Toward Data Center Digital Twins via Knowledge-based Model Calibration and Reduction

Abstract

Computational fluid dynamics (CFD) models have been widely used for prototyping data centers. Evolving them into high-fidelity and real-Time digital twins is desirable for the online operations of data centers. However, CFD models often have unsatisfactory accuracy and high computation overhead. Manually calibrating the CFD model parameters is tedious and labor-intensive. Existing automatic calibration approaches apply heuristics to search the model configurations. However, each search step requires a long-lasting process of repeatedly solving the CFD model, rendering them impractical, especially for complex CFD models. This article presents Kalibre, a knowledge-based neural surrogate approach that calibrates a CFD model by iterating four steps of (i) training a neural surrogate model, (ii) finding the optimal parameters through neural surrogate retraining, (iii) configuring the found parameters back to the CFD model, and (iv) validating the CFD model using sensor-measured data. Thus, the parameter search is offloaded to the lightweight neural surrogate. To speed up Kalibre's convergence, we incorporate prior knowledge in training data initialization and surrogate architecture design.
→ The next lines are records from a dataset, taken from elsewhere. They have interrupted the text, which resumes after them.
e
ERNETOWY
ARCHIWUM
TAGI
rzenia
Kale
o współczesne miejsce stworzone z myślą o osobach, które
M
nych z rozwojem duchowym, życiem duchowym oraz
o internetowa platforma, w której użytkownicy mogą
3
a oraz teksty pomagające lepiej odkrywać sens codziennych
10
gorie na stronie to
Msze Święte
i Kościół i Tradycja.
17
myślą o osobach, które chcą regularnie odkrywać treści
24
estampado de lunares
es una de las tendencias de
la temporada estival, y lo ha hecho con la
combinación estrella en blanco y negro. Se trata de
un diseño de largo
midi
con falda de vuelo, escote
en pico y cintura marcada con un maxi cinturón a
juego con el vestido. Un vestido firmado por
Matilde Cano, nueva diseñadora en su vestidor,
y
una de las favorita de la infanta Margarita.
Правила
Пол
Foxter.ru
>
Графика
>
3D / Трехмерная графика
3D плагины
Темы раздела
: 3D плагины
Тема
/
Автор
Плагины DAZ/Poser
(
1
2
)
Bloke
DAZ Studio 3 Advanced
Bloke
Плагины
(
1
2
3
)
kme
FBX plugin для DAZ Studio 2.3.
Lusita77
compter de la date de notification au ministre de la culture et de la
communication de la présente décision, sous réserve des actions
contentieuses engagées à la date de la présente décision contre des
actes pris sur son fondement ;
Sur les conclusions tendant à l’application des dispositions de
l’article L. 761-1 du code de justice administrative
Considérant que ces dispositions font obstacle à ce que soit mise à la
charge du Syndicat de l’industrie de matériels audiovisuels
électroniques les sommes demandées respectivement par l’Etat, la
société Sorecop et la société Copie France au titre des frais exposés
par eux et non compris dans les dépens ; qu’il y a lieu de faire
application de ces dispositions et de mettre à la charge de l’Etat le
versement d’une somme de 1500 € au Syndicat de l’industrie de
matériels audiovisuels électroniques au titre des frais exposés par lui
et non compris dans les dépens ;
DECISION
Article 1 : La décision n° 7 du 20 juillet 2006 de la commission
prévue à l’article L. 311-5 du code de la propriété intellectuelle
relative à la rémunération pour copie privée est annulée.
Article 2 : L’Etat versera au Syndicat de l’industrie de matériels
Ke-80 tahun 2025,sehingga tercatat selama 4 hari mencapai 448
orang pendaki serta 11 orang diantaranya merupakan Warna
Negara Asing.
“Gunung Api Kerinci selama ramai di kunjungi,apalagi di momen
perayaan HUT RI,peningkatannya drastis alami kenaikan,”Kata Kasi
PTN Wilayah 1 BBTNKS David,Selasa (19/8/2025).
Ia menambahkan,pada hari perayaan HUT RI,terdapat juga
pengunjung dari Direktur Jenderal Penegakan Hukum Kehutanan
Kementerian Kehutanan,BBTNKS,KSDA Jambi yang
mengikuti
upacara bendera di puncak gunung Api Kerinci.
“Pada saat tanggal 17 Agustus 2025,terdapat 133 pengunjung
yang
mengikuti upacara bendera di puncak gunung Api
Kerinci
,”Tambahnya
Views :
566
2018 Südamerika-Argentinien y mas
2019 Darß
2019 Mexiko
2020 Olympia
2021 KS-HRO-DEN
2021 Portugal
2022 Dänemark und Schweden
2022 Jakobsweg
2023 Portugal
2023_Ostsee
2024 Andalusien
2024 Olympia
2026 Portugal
With about ten hours of computation on a 64-core processor, Kalibre achieves mean absolute errors (MAEs) of 0.57°C and 0.88°C in calibrating the CFD models of two production data halls hosting thousands of servers. To accelerate CFD-based simulation, we further propose Kalibreduce that incorporates the energy balance principle to reduce the order of the calibrated CFD model. Evaluation shows the model reduction only introduces 0.1°C to 0.27°C extra errors while accelerating the CFD-based simulations by thousand times.